=== Begin Enclosure ===

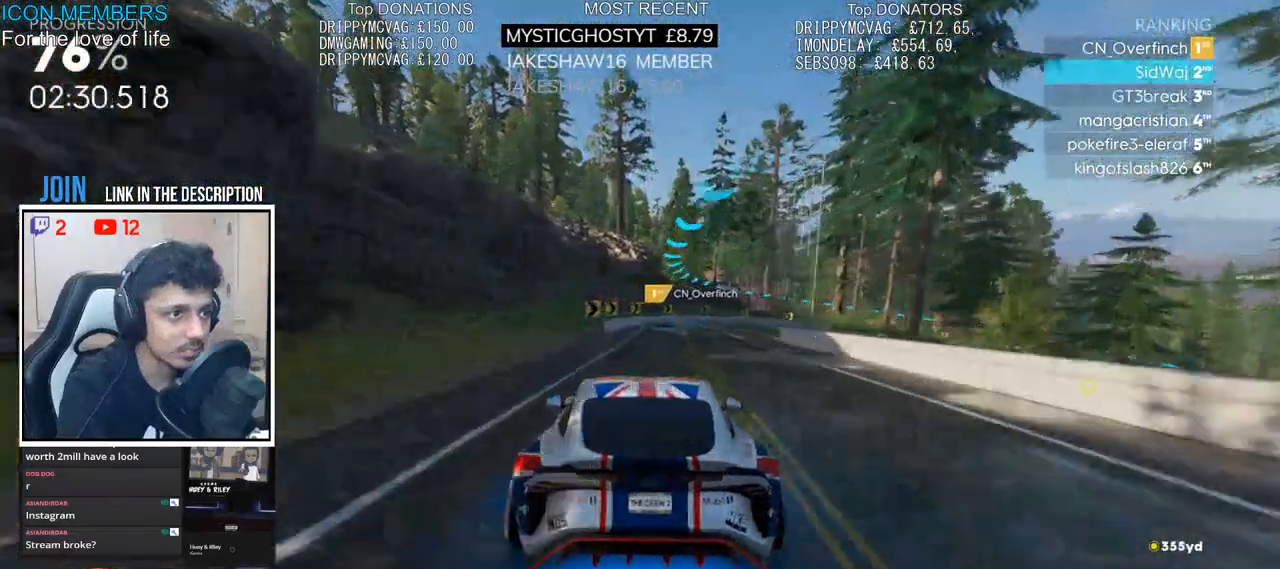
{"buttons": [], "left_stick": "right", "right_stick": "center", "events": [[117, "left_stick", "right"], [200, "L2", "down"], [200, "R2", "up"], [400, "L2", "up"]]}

=== End Enclosure ===
=== Begin Enclosure ===

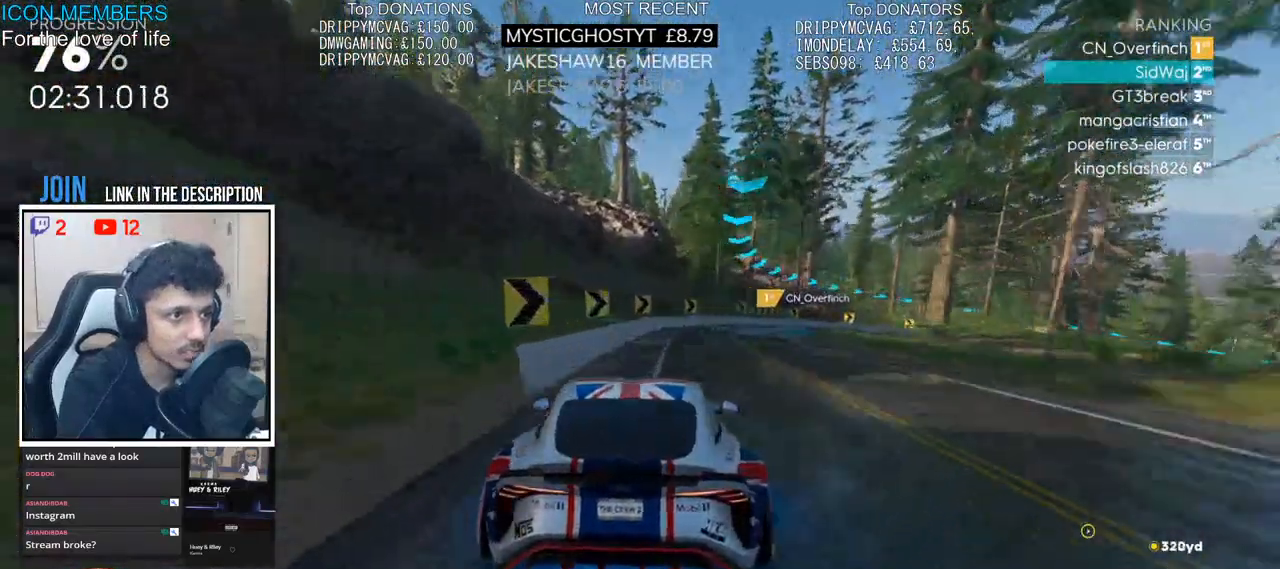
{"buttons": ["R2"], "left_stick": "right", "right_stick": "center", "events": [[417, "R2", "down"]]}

=== End Enclosure ===
=== Begin Enclosure ===

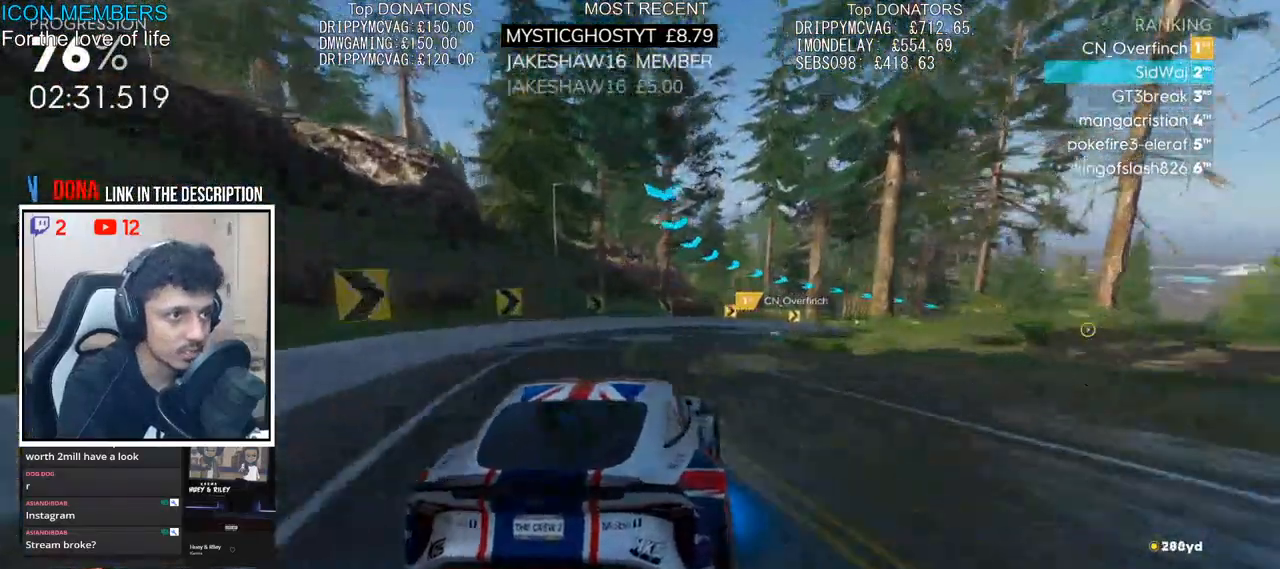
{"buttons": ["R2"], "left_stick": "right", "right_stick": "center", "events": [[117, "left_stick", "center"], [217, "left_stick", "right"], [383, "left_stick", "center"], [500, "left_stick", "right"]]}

=== End Enclosure ===

**EXERCISE DIRECTIONS**
Copy each line of the records above that carries the word "down".

**EXERCISE SOLUTION**
{"buttons": [], "left_stick": "right", "right_stick": "center", "events": [[117, "left_stick", "right"], [200, "L2", "down"], [200, "R2", "up"], [400, "L2", "up"]]}
{"buttons": ["R2"], "left_stick": "right", "right_stick": "center", "events": [[417, "R2", "down"]]}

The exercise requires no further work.